05:00:00, Catégories: Test / Critique  

Titre du film : REC 4

Réalisateur : Jaume Balaguero

Année
: 2014

Origine : Espagne

Durée : 1h35

Avec : Manuela Velasco (Angela Vidal), Paco Manzanedo (Guzman), Héctor Colomé (Docteur Ricarte), Maria Alfonsa Rosso (la vieille femme), etc.

Par Nicofeel

Jaume Balaguero aurait-il des problèmes d'argent pour mettre en scène un film aussi navrant que REC 4 ? Pour rappel, en 2007, le cinéaste espagnol avait surpris son monde avec un found footage des plus efficaces où l'on suivait en direct la présentatrice d'une émission télé qui allait vivre une journée cauchemardesque avec son caméraman. Très bien mis en scène et installant le spectateur dans un sentiment de peur, REC se suffisait à lui-même.
Mais Jaume Balaguero remettait le couvert avec une suite regardable mais clairement inutile. Toujours pas décidé à stopper sa saga REC, Jaume Balaguero laissait la place à son compère Paco Plaza pour un troisième épisode dont le virage comique se révélait une bien mauvaise idée.
En 2014, ce quatrième opus de REC que l'on annonce (enfin) comme le dernier, se révèle une véritable purge.
Le fait que l'action se déroule sur un bateau est probablement une des rares bonnes idées du film. Le problème est qu'il ne suffit pas de se dire que l'on va filmer dans un lieu en particulier. Encore faut-il se creuser les méninges. Or, au regard de la qualité très relative de l'histoire, les scénaristes ont dû faire la grève durant le tournage.
Difficile de savoir par où commencer tant les défauts de cette “œuvre” sont multiples. Bon, allez jetons-nous à l'eau !
La première chose qui nous surprend est de faire un raccord direct entre REC premier du nom et de cet opus. C'est comme si REC 2 et REC 3 n'avaient jamais existé. Peut-être que Jaume Balaguero s'est dit que Ripley (Sigourney Weaver) ressuscitait dans Alien 4 et qu'il ne pourrait donc pas faire pire. Soit, mais Alien 4 demeure un bon film.
REC 4 n'est pas vraiment du même acabit. Pendant une bonne demi-heure, on s'ennuie ferme avec une Angela Vidal qui est retenue prisonnière par des scientifiques, convaincus qu'elle porte en elle le germe qui transforme les gens en zombies assoiffés de sang. Et justement, voilà un autre gros hic du film, c'est que l'on attend sacrément longtemps avant de voir surgir des zombies.
Et quand ceux-ci apparaissent à l'écran, c'est avec la finesse d'un éléphant. Jaume Balaguero a dû trop regarder des jeux vidéo car on se croirait en plein shoot'em up. Pas de tension ou de peur dans le film, juste des personnes transformées en zombies qu'il faut dégommer.
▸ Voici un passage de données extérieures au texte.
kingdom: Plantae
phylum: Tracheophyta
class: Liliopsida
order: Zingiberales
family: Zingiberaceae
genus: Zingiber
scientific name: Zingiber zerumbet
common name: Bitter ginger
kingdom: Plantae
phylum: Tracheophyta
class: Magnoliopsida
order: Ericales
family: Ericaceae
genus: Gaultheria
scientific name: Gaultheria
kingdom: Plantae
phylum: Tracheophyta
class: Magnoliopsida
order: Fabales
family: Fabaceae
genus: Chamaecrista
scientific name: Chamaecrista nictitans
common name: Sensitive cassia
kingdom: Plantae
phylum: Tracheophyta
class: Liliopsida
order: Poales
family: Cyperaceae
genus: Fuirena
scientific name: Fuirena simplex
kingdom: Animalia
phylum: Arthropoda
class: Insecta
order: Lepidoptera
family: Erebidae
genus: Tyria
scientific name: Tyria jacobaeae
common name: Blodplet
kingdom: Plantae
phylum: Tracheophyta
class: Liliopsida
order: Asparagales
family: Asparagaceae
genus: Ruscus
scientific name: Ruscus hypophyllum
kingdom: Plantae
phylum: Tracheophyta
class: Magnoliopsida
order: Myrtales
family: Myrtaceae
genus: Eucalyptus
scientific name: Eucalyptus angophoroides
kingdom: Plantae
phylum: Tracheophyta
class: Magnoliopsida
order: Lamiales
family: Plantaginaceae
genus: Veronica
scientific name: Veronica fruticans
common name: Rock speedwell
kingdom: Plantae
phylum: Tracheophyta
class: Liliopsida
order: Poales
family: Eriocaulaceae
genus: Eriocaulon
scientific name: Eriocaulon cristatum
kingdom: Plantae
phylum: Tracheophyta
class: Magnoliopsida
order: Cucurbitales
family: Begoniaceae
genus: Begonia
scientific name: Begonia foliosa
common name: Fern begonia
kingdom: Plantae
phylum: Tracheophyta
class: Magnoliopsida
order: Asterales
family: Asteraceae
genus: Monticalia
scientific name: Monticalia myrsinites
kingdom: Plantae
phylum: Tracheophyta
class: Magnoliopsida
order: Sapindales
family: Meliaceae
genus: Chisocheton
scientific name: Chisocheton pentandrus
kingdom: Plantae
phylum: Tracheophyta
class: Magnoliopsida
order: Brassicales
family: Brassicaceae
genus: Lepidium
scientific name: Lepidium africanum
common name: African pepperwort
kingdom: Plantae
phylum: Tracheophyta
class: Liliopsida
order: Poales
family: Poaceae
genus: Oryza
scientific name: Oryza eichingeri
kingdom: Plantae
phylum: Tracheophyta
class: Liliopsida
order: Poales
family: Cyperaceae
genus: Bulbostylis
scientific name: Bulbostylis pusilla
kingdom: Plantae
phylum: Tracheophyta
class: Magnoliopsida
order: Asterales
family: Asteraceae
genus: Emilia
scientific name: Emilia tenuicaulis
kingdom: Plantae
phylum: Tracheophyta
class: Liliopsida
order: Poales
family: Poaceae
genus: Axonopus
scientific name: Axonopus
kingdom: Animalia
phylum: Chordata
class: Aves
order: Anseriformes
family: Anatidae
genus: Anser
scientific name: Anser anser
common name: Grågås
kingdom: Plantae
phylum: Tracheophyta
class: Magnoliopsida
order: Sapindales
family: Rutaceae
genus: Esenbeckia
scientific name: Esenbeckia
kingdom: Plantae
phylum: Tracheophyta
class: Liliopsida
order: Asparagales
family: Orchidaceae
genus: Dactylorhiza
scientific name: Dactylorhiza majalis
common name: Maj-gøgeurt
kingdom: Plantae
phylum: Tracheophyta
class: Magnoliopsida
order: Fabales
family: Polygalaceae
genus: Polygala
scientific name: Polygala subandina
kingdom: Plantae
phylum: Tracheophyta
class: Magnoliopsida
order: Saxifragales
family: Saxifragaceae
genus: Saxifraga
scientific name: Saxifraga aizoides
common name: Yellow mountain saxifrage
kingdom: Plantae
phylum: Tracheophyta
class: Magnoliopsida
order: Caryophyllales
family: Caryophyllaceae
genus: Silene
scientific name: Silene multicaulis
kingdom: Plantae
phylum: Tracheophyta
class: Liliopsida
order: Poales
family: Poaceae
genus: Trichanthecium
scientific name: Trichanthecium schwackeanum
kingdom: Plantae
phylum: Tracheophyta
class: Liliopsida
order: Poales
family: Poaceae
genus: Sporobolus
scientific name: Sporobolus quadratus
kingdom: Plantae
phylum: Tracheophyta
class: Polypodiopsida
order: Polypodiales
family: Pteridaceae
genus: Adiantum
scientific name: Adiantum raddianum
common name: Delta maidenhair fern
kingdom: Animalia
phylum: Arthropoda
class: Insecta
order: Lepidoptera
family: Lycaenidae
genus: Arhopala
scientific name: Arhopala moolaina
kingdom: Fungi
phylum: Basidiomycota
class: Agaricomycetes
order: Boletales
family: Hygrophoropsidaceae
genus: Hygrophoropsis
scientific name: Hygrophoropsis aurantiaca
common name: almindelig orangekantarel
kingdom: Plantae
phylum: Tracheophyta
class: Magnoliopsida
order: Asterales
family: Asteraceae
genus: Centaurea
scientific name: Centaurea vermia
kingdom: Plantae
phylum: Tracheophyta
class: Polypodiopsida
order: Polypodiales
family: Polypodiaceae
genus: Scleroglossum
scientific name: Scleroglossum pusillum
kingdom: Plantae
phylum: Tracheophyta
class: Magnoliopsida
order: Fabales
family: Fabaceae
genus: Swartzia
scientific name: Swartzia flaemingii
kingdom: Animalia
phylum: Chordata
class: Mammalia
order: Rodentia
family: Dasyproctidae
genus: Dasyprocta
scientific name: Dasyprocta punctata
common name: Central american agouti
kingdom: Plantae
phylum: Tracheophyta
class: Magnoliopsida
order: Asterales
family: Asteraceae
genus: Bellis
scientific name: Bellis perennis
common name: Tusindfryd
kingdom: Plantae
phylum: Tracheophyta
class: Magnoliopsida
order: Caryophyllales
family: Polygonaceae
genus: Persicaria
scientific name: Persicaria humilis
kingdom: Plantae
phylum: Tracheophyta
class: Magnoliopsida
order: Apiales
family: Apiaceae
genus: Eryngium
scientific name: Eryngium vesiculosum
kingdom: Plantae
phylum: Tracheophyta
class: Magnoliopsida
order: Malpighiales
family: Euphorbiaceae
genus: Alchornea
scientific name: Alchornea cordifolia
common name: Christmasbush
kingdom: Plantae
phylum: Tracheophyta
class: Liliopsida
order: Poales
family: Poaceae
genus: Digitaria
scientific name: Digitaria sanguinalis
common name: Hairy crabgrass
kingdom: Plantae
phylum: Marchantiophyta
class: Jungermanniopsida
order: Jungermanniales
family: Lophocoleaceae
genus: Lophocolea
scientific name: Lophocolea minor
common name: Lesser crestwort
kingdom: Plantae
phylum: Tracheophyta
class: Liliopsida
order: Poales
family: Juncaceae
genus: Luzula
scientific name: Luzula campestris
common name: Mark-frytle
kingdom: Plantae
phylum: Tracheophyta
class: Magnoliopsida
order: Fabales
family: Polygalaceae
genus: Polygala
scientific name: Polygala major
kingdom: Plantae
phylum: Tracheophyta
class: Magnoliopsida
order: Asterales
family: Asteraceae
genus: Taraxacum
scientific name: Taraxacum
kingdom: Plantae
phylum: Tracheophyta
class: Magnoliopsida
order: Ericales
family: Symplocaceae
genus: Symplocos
Mais me direz-vous, le cinéaste espagnol aurait-il profité du déroulement de son film en pleine mer ? Eh bien non ! Là encore les scénaristes n'ont pas dû se creuser la tête – peut-être ont-ils été victimes du virus – puisque l'espace du bateau n'est utilisé qu'à ouvrir ou fermer des portes avec hublots pour empêcher des zombies d'entrer.
Sur ce même bateau, on découvre la présence de singes contaminés. Mais ces derniers ne vont mettre leur grain de sel qu'en de rares occasions. Sûrement une façon de tenter de réveiller le spectateur qui serait pris d'envies de somnolence.
Car ce ne sont pas les personnages du film qui risquent de relever l'intérêt de celui-ci. La pauvre Manuela Velasco, qui interprète le rôle principal d'Angela, paraît complètement perdue. C'est certainement l'actrice elle-même qui se demande ce qu'elle est venue faire dans une pareille galère. Il faut dire qu'elle n'est aidée par ses autres compatriotes. Tous les personnages du film ne sont rien d'autre que des pures caricatures : les scientifiques sont là pour faire leurs expériences et les militaires sont là en renfort. Ces derniers tirent dans le tas dès qu'un danger semble pointer le bout de son nez. Dans ces conditions, il est parfaitement impossible de s'identifier à l'un des personnages. Il peut leur arriver n'importe quoi, on s'en moque royalement.
Avec REC 4, Jaume Balaguero parvient donc à un coup du maître : tout est raté. Pour celui qui a tout de même mis en scène des films aussi remarquables que REC (premier du nom, of course !), Darkness ou encore Fragile, il fallait faire fort pour tomber aussi bas. Le cinéaste espagnol a manifestement vendu son âme cinématographique pour des raisons mercantiles – si ce n'est pas le cas c'est encore plus grave.
Au final, REC 4 clôt de la façon la plus indigne qui soit une saga qui aurait dû en rester au premier film. Ah au fait j'ai oublié de vous dire que REC 4 ne dispose plus d'un filmage personnel puisqu'il n'y a plus de caméra qui filme en direct mais à la rigueur on s'en moque puisque tout est déjà raté.
En fin de compte, le mieux reste sans doute l'affiche du film. Vous l'avez vu. Bon bah vous avez tout vu. Vous pouvez donc passer à autre chose.
Dans ce film qui se déroule en mer, on touche réellement le fond. Voilà un navet qui sera difficile à détrôner au niveau des flops de 2014.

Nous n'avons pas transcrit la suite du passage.